The NDP government approved ride-hailing in July, 2019, but the companies still needed approval from the PTB before they could operate.
Ride-hailing companies will have to have their insurance approved by ICBC and obtain business licence to comply with municipal bylaws in the cities they operate in. All Uber and Lyft drivers operating in Vancouver will also have to obtain a Class 4 driver’s licence, which is the same licence required by taxi drivers.
While PTB approved Uber and Lyft, they have not approved other ride hailing services such as ReRyde and Kater Technologies who were hoping to set up operations in Vancouver Island and the Okanagan. Overall, PTB received 29 ride-sharing applications from different companies.
In a written statement to The Ubyssey, Peter Lukomskyj, the general manager of Lyft in BC said the company was excited to start the process of setting up in the Lower Mainland.
“Lyft thanks the provincial government and the Passenger Transportation Board for their dedication in establishing the framework to make operations possible. We are working to secure our provincial and municipal business licences and will soon announce our operating area and launch service,” said Lukomskyj.
Previously, Lyft and Uber had not been allowed to operate in Vancouver due to lobbying from taxi companies who felt that ride-sharing companies would make for an unfair marketplace. The sector called for a cap on ride-share vehicles and restrictions on surge pricing, which they called “predatory.”
In a statement to the Vancouver Sun, Michael van Hemmen, head of Uber’s western division, said the company is also in the process of obtaining ICBC insurance and a business licence from the City of Vancouver.
“We hope to launch very soon … In the meantime, we encourage all qualified drivers with a Class 4 licence to sign up on the Uber app at drive.uber.com so they can start earning money as soon as operations begin,” wrote van Hemmen.
But PTB ruled that surge pricing is simply a way to take advantage of market forces.
“Dynamic pricing is the mechanism by which the supply of vehicles is adjusted to respond to passenger demand,” said the PTB in its Licence Application Decision.
“The intended effect of dynamic pricing is to reduce wait times at peak periods by incentivizing drivers and to lower costs at off peak periods to encourage trips. The Board does not accept the submission that dynamic pricing is discriminatory in purpose or effect. The price of countless goods and services are dictated by market conditions.”

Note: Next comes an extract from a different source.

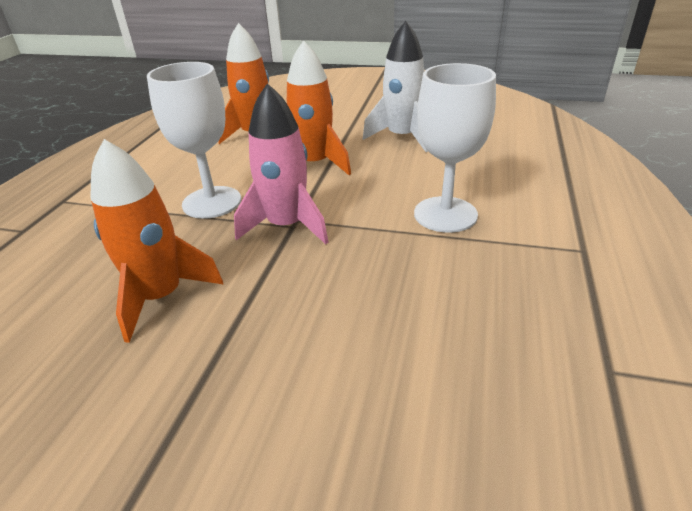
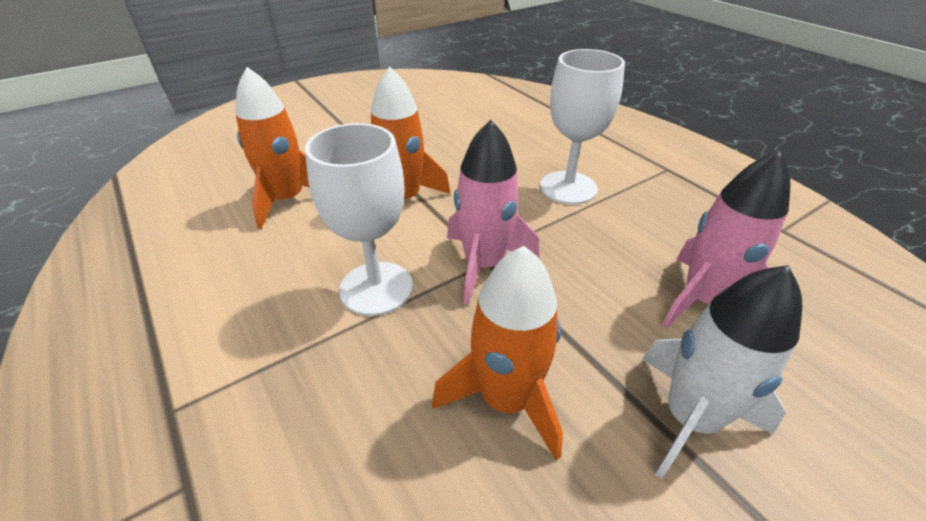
camera: 50 degrees left, 5 degrees up
white rocket [363,21,428,152] -> white rocket moved to [642,265,802,479]
none -> pink rocket [662,150,790,328]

Commenters on r/UBC were both excited and wary of the news.
“About. Fxxxing. Time,” commented Reddit user yaynornayalpha.
But another user warned against Uber and Lyft’s exploitative employment practices.
“Hooray, more corporations get to exploit people as 'contractors' instead of 'employees' while making them pay for the costs (car depreciation, gas, phone plan, etc),” commented Reddit user hadesfan1337.
The state of California recently passed a bill that will require app-based companies such as Uber and Lyft to treat their workers as employees rather than contractors. The decision is meant to increase job security for workers in the gig economy.
In a written statement, BC Minister of Transportation and Infrastructure Claire Trevena said the government has worked to ensure safety standards are in place through the province’s roll-out of ride-hailing.
“Over the last two years, our government has been diligent in developing a framework that puts passenger safety first, and we remained steadfast against pressures to abandon the safety measures we put in place,” reads the statement.
“We will continue to support a passenger transportation industry that gets people safely where they need to go and ensures sustainable livelihoods for drivers.”
UBC has also been preparing for the arrival ride-hailing services and an expectation of more cars on campus.
A map on Campus + Community Planning's website outlines designated pick-up and drop-off spots for ride-hailing cars, and the university will be charging companies fees for operating on campus.
“UBC is charging fees to support our sustainable transportation policy objectives and manage traffic congestion on campus while balancing affordability considerations,” reads the website.
“Fees collected will be used to support programs and infrastructure that encourage sustainable transportation.”
This article has been updated to include information on UBC's ride-hailing plan.